His heart also breaks for those who didn’t have what he did through school: supportive family and friends. Growing up as one of three gay students (that he knew of) in a Catholic high school sounds painful and he admits, a thick skin is helpful. But he also remembers feeling loved and safe in being who he is. Moving away from that safety net to Pictou County was difficult at first, and while he soon felt safe and welcomed here, too, he knows not everyone does. In another new endeavour, he hopes to change that. “It’s a drag show!” he announces with flair. Teaming up with local musicians and members of the LGBT community, he hopes at a musical show planned for this coming summer will entertain all ages. “There will be great music, costumes, and just a whole lot of fun,’” he says. The side message, however, will be that everyone deserves to enjoy and share who they are to the fullest, in any community.
Does openness to life have anything to do with acceptance?
“Of course, I try to be a good friend, and to be a positive influence for change,” he says.
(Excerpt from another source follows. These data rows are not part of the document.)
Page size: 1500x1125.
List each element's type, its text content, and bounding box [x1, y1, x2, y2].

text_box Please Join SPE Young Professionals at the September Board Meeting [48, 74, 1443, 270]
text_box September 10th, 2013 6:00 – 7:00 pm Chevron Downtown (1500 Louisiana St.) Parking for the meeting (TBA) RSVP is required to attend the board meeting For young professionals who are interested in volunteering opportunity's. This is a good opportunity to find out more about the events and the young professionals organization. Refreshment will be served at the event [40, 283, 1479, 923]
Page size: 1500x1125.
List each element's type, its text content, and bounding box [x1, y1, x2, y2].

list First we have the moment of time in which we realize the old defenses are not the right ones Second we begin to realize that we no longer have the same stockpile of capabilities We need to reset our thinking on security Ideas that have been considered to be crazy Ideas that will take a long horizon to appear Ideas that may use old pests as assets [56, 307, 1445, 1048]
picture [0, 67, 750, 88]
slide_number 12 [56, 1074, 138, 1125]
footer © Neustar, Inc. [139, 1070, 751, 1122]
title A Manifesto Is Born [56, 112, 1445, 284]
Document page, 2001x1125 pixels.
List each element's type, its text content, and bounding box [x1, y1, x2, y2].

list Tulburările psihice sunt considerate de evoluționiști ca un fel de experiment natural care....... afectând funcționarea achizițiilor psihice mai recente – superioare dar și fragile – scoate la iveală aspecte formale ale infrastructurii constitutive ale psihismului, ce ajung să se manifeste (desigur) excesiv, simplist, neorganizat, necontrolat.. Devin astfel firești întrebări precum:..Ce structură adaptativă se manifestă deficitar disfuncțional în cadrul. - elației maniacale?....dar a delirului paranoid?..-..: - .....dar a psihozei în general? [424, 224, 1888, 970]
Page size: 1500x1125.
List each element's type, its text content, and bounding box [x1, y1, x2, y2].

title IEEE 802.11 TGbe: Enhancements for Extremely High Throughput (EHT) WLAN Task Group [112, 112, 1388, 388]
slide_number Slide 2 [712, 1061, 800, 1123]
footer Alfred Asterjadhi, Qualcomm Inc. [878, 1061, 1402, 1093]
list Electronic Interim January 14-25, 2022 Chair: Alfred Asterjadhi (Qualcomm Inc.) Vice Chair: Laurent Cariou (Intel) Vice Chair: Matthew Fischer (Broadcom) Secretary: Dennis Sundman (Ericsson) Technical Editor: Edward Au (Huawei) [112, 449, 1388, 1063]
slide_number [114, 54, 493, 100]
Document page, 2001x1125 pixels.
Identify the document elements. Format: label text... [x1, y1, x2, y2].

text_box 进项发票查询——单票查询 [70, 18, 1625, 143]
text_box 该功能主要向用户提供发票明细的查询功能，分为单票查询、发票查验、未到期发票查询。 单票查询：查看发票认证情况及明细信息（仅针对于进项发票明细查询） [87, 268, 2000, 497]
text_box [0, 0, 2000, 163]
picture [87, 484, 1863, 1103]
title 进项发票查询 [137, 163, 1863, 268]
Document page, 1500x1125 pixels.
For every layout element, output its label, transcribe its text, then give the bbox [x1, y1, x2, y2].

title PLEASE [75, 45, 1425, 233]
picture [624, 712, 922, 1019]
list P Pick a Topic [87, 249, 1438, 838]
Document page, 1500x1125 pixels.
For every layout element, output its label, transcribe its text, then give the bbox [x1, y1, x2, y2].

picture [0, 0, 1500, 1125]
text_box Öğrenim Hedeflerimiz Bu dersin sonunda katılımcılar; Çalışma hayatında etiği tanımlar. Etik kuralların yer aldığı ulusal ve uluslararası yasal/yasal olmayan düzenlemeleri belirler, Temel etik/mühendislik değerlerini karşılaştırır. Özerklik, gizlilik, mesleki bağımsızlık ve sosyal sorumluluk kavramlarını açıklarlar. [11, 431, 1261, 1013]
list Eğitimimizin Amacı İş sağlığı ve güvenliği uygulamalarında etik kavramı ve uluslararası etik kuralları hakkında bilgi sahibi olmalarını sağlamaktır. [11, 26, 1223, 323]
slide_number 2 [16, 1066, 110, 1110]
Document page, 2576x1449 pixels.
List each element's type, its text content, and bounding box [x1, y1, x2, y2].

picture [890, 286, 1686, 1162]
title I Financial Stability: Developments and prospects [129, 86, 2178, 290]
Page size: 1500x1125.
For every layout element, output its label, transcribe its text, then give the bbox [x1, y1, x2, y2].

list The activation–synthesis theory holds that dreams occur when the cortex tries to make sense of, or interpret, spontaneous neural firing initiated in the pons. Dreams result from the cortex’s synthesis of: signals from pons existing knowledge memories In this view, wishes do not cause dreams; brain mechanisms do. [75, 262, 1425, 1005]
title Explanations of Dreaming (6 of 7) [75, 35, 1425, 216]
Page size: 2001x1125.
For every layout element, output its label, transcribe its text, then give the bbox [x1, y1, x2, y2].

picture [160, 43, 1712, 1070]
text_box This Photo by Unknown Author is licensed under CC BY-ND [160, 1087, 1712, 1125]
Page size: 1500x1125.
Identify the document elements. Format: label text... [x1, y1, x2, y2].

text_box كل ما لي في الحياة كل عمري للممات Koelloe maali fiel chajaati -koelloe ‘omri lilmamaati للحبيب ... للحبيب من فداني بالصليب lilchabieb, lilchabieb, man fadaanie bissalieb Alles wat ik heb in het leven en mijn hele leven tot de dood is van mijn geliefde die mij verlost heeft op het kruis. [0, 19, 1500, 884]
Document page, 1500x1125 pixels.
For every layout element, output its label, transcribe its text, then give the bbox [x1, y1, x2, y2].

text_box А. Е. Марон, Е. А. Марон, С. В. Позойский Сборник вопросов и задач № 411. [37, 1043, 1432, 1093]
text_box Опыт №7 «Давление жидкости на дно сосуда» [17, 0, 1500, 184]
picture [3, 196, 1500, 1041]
What does he want to change? “Our attitudes here,” he replies with no pause. “The can be a lot of negativity, and we just have so much here to enjoy and be proud of. Economically, though, we have to do things differently. We have to make our own opportunities.”
In three years, Jake has evolved from a high school graduate to a landlord, filmmaker, director, actor, youth mentor, visionary, history buff, explorer and sultan of soirées. One could call that making his own opportunities.
“I do love it here,” he repeats. A door slams, but he isn’t worried. It’s just the ghost, and somewhere, another door opens.